Autre séquence inoubliable, une promenade solitaire en ski. Malgré le règlement qui interdit aux curistes de skier, Hans se décide un jour à acheter tout le matériel qu’il dépose chez le tailleur. Settembrini a beau lui conseiller la prudence, dès que le jeune homme skie avec plus d’assurance, il va s’échapper une après-midi, vêtu d’un simple chandail, et se laisser griser par l’atmosphère, la glisse, jusqu’à ce qu’une tempête de neige l’égare dans des visions fantasmagoriques.
Une scène formidable a lieu peu après le retour de Mme Chauchat au Berghof : à la stupéfaction de Hans Castorp et pour son malheur, elle s’est réinstallée au sanatorium en compagnie de Mynheer Peeperkorn, un planteur de café à Java, un Hollandais imposant, quoique fiévreux. Grand mangeur et gros buveur, Peeperkorn va improviser une « bacchanale » pour fêter les retrouvailles de Clawdia avec ses anciennes connaissances jusque tard dans la nuit.
Nous écouterons les battements du cœur de Hans, nous l’observerons qui s’efforce de faire bonne figure auprès du couple ou de modérer les oppositions entre Settembrini et Naphta qui se disputent la mission d’éveiller son intelligence. Avec lui, nous sentirons un glissement dans l’atmosphère du Berghof où l’on se livre bientôt à la musique (Behrens a offert un phonographe), voire, pour certains, au spiritisme (une jeune Danoise qu’on dit médium).

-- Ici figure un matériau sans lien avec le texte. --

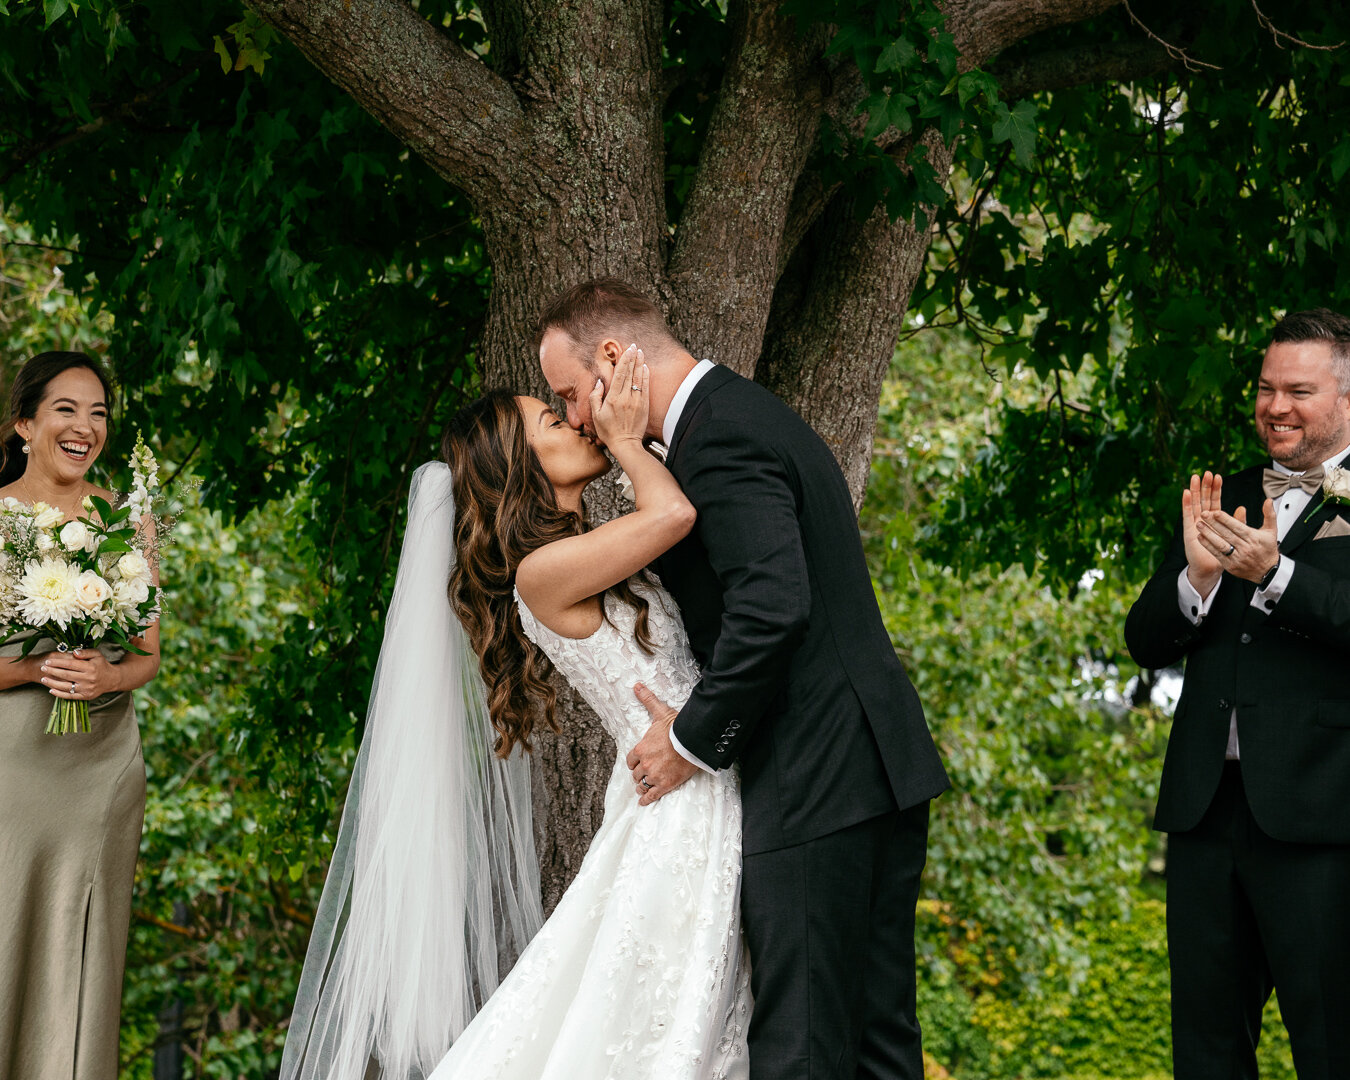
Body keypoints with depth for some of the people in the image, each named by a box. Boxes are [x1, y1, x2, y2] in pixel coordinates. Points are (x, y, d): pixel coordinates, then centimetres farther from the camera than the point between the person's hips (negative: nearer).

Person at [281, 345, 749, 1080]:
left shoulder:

S’il est facile de se détacher de la marche du monde une fois qu’on réside au sanatorium, d’où le souci de Settembrini d’en faire comprendre les enjeux à Hans Castorp, certains arrivants apportent avec eux les tensions du monde d’en bas. L’atmosphère change insensiblement. Mais pour arracher Hans à la montagne magique où il se plaît « à rêver et à gouverner les ombres spirituelles des choses », il faudra un « coup de tonnerre ».